[Text — start]
Monday 25 October 2021

Killdozer! (1974)

 


Director: Jerry London

Screenplay: Ed MacKillop and Theodore Sturgeon

Based on the novella by Theodore Sturgeon

Cast: Clint Walker as Lloyd Kelly; Carl Betz as Dennis Holvig; Neville Brand as 'Chub' Foster; James Wainwright as Jules 'Dutch' Krasner; James A. Watson Jr. as Al Beltran; Robert Urich as 'Mack' McCarthy

A Night of a Thousand Horror (Movies) #259

 

It's too heavy to hang and it's too big to put in the gas chamber.

What is a killdozer? That sounds almost a joke, but this term has three meanings, four if you include the original novella by Theodore Sturgeon that connects to the others. One is, sadly, a real incident named after the short story, where after a series of conflicts with the local government in Granby, Colorado, a man named Marvin Heemeyer on June 4, 2004 went on a rampage. With a modified armour-plated Komatsu D355A bulldozer which even had guns fitted inside to fire, he managed to destroyed multiple buildings, including the town hall, though this thankfully led to no one being harmed baring Heemeyer's own suicide. Thankfully, the other two Killdozers are pleasanter. One, likely getting its name from the TV movie we will cover here, is a Wisconsin noise rock band behind a goofy yet catchy song called Knuckles the Dog (Who Helps People), of the era in the early 90s, thanks to grunge and Nirvana, when very unconventional areas of rock got even mainstream interest in belief they could be sold to the public. The third is the TV movie itself, infamous as a film, readapting the 1944 novella which was originally set in World War II and a Pacific Island, transporting it to the modern day and an island off the coast of the African continent.
[Text — finish]
[Raw data — start]
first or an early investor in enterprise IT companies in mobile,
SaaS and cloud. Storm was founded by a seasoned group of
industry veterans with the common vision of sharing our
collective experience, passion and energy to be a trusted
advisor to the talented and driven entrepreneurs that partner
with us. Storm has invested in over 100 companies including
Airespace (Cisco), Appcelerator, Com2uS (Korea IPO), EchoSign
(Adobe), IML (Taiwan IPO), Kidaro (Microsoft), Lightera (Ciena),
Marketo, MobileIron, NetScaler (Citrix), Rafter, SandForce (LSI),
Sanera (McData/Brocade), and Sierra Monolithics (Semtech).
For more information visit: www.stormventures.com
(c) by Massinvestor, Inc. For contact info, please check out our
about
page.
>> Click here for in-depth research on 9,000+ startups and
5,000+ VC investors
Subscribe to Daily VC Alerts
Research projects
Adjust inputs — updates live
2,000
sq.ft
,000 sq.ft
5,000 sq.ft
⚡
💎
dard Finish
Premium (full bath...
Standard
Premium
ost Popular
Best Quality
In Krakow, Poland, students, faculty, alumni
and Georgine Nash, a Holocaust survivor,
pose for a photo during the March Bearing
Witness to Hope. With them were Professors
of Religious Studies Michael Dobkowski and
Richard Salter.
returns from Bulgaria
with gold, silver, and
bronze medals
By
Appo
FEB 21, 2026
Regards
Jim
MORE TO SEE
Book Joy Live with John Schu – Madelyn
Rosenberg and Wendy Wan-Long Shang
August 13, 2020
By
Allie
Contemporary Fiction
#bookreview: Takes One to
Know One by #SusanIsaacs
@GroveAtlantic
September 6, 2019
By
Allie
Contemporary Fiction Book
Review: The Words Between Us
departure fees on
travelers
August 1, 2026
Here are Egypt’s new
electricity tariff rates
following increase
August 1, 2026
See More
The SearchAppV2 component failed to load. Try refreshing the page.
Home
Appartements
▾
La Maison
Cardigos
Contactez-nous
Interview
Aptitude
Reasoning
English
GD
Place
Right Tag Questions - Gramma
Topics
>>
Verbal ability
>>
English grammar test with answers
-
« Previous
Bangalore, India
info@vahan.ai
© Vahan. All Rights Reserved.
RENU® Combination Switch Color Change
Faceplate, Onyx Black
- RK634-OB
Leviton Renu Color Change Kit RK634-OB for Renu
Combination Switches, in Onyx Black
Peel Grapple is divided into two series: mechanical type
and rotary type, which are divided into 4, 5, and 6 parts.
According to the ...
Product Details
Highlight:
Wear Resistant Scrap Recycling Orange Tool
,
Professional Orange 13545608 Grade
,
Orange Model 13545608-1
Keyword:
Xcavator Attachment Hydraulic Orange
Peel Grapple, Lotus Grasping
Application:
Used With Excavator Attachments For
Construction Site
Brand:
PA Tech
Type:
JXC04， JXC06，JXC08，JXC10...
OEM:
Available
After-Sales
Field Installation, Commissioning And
[Raw data — finish]
* _Questions_:
(A) In the review, condense the paragraph beginning "What is a killdozer?" into a short list that keeps its main facts.
(B) Reproduce the part of the review that begins at the words "Director: Jerry London" and stops after "the gas chamber.", using "Written by" in place of "Screenplay".
(C) Why does the review say the term has four meanings if the original novella is included? Answer in one to three sentences.

* _Your written answers_:
(A)
"Killdozer" has three meanings, or four counting the Theodore Sturgeon novella that connects them:
- A real incident named after the story. On June 4, 2004, in Granby, Colorado, after a series of conflicts with the local government, Marvin Heemeyer went on a rampage in a modified, armored Komatsu D355A bulldozer fitted with guns. He destroyed several buildings, including the town hall. No one was harmed except Heemeyer, who took his own life.
- A Wisconsin noise rock band, likely named after the TV movie. It is known for the song "Knuckles the Dog (Who Helps People)" from the early '90s, when grunge and Nirvana brought mainstream interest to unconventional rock.
- The TV movie itself, which is infamous. It readapts the 1944 novella and moves the story from a World War II Pacific island to an island off the coast of Africa in the present day.

(B)
Director: Jerry London

Written by: Ed MacKillop and Theodore Sturgeon

Based on the novella by Theodore Sturgeon

Cast: Clint Walker as Lloyd Kelly; Carl Betz as Dennis Holvig; Neville Brand as 'Chub' Foster; James Wainwright as Jules 'Dutch' Krasner; James A. Watson Jr. as Al Beltran; Robert Urich as 'Mack' McCarthy

A Night of a Thousand Horror (Movies) #259

 

It's too heavy to hang and it's too big to put in the gas chamber.

(C) According to the review, Theodore Sturgeon's novella is what connects the other three meanings of "killdozer." Counting it along with them makes four.